The Regional Conference for Latin America and the Caribbean has listened to and reflected with great interest upon the interventions and proposals made under Item 6 of the Agenda, proposals to intensify the fight against hunger, social exclusion, poverty in the world and especially in Latin America and the Caribbean, in the framework of the Millennium Development Goals.
Considering that a general consensus currently exists in Latin America and the Caribbean on the need to broaden to a national scale initiatives to fight hunger, if the countries are to achieve MDG 1. This will require further insight into upscaling methodologies, a strengthening of national institutions, the promotion of exchange of successful experiences and lessons learned between countries and the retention of the fight against hunger as a priority on the policy agenda of the countries and of the Region as a whole.
In this context there is clearly a need to study coordinated projects of integrated rural development that are interdisciplinary, participatory, inclusive and sustainable and that include innovative financing mechanisms. The Conference has considered it important to develop the following components, among others: production systems, territorial areas, local economies, including local, regional and national markets, associative mechanisms of community participation and organization, the mapping and identification of particularly affected geographical areas, priority populations from a socio-economic perspective, identification of government institutions, civil society, social organizations, the private sector, etc.
Considering in particular the attached proposal presented by Venezuela to this Conference and the need for governments to promote internal consultations on their terms (Appendix F-1).
Considering that the "Latin America and the Caribbean without Hunger 2025" initiative is at an advanced stage of formulation and preparation for its implementation, that it is supported by the Director-General of FAO and that there is interest on the part of third party countries in providing the initial resources for its financing;
Considering the interest and benefits of examining, aligning or integrating other initiatives existing at local, national and regional level and international cooperation, the Conference has asked that FAO, through its Regional Office for Latin America and the Caribbean, provide technical support to the establishment and functioning of two complementary and coordinated working bodies:
a) A Technical Committee to analyse initiatives against hunger and facilitate their convergence, open to the Member Nations of FAO in Latin America and the Caribbean, which will meet in July 2006 in Caracas, Bolivarian Republic of Venezuela.
b) A Working Group which will initially meet in Guatemala, composed in principle of two (2) representatives of the Caribbean countries, two (2) of Central America and four (4) of South America, chosen from among the members of the Technical Committee, to undertake the possible convergence and integration of the projects previously identified by the Committee.

## Supplied records

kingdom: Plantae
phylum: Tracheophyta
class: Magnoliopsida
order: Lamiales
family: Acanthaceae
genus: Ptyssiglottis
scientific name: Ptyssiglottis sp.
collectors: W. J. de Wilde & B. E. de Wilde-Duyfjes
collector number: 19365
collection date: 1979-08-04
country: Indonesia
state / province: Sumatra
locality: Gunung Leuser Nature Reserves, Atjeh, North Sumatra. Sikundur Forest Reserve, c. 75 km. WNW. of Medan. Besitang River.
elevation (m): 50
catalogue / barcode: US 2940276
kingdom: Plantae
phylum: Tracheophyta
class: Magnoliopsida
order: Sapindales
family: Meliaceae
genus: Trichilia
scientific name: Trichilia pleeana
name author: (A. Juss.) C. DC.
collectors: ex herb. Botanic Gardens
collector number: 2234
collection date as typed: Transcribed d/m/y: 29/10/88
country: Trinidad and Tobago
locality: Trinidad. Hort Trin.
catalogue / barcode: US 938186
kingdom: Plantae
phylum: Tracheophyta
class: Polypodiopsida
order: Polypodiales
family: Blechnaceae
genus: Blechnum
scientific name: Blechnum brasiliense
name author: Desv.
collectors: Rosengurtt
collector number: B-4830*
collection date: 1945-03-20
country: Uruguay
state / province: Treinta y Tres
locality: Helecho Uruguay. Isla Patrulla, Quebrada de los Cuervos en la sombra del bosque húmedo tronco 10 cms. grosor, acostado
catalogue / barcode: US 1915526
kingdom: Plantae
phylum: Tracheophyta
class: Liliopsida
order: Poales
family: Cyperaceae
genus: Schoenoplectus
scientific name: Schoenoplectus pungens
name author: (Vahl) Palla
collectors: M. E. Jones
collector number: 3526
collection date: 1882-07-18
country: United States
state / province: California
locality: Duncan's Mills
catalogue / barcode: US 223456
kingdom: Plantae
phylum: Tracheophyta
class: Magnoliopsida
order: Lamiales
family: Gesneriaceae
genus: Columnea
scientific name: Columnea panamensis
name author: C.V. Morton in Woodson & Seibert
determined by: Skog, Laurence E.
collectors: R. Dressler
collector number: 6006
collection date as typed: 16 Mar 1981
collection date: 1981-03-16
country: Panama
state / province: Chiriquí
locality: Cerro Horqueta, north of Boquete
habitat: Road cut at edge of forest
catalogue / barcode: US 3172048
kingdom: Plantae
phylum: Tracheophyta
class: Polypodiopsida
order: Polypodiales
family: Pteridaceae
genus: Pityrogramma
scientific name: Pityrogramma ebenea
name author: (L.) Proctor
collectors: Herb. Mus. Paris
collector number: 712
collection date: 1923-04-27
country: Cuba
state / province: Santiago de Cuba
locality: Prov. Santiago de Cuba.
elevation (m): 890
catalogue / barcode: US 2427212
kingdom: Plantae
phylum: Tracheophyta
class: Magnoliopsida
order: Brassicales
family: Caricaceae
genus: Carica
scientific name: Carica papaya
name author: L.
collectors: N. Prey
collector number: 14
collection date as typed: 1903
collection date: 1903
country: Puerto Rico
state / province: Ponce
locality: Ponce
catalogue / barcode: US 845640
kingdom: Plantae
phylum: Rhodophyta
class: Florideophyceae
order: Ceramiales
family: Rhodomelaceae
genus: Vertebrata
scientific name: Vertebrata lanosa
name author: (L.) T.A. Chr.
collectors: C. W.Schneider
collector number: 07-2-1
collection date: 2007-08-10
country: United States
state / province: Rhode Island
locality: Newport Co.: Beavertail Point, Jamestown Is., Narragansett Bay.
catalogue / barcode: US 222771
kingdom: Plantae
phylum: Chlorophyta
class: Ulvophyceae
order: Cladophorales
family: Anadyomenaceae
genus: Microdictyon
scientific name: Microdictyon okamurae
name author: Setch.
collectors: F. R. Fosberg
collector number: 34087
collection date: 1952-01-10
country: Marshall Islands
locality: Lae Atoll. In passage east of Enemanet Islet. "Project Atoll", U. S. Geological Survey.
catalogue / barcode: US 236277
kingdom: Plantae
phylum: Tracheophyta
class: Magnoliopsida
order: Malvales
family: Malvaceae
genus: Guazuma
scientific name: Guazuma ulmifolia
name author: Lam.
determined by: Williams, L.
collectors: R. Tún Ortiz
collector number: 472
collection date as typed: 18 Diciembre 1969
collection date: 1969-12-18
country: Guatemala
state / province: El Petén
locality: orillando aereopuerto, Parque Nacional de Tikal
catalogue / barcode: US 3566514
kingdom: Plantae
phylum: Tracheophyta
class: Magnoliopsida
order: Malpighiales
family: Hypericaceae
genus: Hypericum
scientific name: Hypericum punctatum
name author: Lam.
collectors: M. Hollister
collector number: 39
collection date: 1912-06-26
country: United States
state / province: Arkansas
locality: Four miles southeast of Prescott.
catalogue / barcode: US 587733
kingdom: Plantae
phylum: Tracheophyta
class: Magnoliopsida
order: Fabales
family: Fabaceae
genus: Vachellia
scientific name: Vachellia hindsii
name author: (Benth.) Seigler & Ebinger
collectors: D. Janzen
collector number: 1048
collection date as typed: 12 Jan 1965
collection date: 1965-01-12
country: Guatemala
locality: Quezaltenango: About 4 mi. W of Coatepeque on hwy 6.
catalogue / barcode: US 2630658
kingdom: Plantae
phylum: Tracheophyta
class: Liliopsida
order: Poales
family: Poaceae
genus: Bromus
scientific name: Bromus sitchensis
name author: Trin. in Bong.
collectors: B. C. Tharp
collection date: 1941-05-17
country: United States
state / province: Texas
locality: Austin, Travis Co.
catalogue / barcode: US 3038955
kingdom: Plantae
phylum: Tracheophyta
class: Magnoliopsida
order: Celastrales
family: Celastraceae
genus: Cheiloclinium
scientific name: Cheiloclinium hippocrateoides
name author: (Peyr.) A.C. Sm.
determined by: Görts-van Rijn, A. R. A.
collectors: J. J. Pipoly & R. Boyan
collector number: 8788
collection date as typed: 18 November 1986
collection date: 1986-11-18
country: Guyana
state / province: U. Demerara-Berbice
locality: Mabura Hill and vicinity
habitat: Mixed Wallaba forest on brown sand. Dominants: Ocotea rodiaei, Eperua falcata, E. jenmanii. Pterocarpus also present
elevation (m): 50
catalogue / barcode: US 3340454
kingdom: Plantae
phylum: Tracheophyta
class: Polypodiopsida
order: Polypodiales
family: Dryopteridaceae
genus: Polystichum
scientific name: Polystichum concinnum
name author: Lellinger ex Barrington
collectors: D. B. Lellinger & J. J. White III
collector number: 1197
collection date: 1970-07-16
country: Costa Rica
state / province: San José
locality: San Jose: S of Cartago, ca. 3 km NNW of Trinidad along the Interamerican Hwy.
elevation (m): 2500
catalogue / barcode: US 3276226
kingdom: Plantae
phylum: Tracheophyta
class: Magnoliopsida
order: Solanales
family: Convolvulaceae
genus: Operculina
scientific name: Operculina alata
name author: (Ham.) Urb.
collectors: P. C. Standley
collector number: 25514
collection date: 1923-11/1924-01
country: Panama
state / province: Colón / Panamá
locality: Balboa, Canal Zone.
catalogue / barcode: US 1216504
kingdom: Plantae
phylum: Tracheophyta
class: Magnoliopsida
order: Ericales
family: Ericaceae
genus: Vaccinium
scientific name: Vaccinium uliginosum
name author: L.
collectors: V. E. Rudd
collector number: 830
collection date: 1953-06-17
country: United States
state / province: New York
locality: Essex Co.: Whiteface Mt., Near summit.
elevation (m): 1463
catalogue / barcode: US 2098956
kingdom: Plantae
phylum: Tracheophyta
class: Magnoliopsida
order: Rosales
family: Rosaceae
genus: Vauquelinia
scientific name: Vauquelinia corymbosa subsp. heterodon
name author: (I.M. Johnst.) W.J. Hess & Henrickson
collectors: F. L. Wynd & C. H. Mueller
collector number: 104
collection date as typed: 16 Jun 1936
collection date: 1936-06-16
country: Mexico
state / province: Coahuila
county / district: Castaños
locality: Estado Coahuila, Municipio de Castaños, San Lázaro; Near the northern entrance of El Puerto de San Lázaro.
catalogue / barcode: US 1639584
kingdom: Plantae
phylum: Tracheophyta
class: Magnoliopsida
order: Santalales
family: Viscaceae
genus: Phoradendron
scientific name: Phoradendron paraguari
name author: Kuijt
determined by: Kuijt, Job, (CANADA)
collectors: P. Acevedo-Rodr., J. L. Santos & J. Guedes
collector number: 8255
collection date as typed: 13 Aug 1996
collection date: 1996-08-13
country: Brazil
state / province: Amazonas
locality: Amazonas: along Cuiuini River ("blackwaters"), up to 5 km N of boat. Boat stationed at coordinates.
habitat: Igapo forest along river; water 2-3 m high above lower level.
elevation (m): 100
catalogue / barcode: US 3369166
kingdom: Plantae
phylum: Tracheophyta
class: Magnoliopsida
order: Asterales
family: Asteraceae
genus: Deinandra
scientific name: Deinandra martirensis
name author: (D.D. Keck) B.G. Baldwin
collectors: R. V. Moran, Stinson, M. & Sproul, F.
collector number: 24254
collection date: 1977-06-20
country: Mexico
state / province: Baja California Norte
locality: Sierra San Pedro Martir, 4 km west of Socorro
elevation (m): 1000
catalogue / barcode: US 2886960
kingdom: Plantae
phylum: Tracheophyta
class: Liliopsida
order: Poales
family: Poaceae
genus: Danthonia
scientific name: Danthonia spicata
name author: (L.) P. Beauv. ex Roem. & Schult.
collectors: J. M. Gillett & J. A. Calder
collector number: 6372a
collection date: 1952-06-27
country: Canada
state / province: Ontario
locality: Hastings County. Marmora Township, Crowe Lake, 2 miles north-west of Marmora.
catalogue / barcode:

## Instruction A
In the conference text, substitute "Task Force" for "Working Group" and give the passage again, starting at "b) A Working" and ending at "by the Committee.".
## Instruction B
Rewrite the lines of the records as a numbered list, starting at the line that contains "catalogue / barcode: US 2886960" and ending at the line that contains "collector number: 6372a", and leave out any blank lines.
The conference text and the records have no connection to each other.

## Right answer A
b) A Task Force which will initially meet in Guatemala, composed in principle of two (2) representatives of the Caribbean countries, two (2) of Central America and four (4) of South America, chosen from among the members of the Technical Committee, to undertake the possible convergence and integration of the projects previously identified by the Committee.

## Right answer B
1. catalogue / barcode: US 2886960
2. kingdom: Plantae
3. phylum: Tracheophyta
4. class: Liliopsida
5. order: Poales
6. family: Poaceae
7. genus: Danthonia
8. scientific name: Danthonia spicata
9. name author: (L.) P. Beauv. ex Roem. & Schult.
10. collectors: J. M. Gillett & J. A. Calder
11. collector number: 6372a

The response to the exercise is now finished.